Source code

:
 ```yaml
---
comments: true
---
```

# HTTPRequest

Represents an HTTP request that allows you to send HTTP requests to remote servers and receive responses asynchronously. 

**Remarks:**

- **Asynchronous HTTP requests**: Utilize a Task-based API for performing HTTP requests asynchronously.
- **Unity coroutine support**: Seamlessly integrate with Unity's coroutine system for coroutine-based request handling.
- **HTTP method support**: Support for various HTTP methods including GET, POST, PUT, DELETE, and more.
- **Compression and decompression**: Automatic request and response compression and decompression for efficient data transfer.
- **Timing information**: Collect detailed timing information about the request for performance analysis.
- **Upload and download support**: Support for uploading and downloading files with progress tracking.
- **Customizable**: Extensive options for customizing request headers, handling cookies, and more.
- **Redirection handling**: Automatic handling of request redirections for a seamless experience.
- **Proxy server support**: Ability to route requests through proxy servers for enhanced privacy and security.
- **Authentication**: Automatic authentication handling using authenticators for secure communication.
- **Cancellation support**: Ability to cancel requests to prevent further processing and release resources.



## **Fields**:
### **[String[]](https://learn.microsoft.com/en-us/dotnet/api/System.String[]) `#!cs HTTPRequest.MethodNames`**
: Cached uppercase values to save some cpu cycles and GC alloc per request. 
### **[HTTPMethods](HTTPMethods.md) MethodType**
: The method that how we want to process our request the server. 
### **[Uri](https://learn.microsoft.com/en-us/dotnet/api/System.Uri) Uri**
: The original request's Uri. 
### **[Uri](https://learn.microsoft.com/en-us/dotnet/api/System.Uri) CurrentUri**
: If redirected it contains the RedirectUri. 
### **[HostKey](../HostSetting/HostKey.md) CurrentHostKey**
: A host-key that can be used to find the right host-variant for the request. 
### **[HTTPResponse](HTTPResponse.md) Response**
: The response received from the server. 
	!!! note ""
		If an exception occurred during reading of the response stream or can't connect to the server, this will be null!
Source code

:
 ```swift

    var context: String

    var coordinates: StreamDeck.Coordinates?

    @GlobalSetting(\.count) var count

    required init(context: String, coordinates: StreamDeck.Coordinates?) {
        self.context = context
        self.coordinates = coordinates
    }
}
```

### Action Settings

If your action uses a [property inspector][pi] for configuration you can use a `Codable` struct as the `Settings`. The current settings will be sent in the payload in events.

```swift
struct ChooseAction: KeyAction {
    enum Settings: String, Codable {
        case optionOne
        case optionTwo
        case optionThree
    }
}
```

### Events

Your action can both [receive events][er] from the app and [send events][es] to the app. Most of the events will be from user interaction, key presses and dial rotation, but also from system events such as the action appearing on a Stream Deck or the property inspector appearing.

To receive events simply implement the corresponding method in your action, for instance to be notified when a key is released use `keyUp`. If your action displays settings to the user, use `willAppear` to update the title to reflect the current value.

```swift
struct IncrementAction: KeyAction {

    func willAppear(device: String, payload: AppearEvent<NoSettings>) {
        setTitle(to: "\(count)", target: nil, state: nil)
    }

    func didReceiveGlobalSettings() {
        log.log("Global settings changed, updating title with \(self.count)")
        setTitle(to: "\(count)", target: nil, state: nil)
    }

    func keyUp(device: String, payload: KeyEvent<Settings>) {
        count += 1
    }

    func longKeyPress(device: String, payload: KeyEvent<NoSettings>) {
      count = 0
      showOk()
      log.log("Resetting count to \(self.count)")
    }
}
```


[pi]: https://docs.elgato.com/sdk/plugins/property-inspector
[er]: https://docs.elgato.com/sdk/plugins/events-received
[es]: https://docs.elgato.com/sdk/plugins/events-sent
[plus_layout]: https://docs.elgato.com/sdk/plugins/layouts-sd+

» **EXERCISE DETAILS**
The stretch of entries above that starts with the line containing "- **Compression and" and goes on through the line containing "- **Authentication**: Automatic" is to be transcribed exactly, and no other line is to be transcribed.

» **RESULT OF THIS EXERCISE**
- **Compression and decompression**: Automatic request and response compression and decompression for efficient data transfer.
- **Timing information**: Collect detailed timing information about the request for performance analysis.
- **Upload and download support**: Support for uploading and downloading files with progress tracking.
- **Customizable**: Extensive options for customizing request headers, handling cookies, and more.
- **Redirection handling**: Automatic handling of request redirections for a seamless experience.
- **Proxy server support**: Ability to route requests through proxy servers for enhanced privacy and security.
- **Authentication**: Automatic authentication handling using authenticators for secure communication.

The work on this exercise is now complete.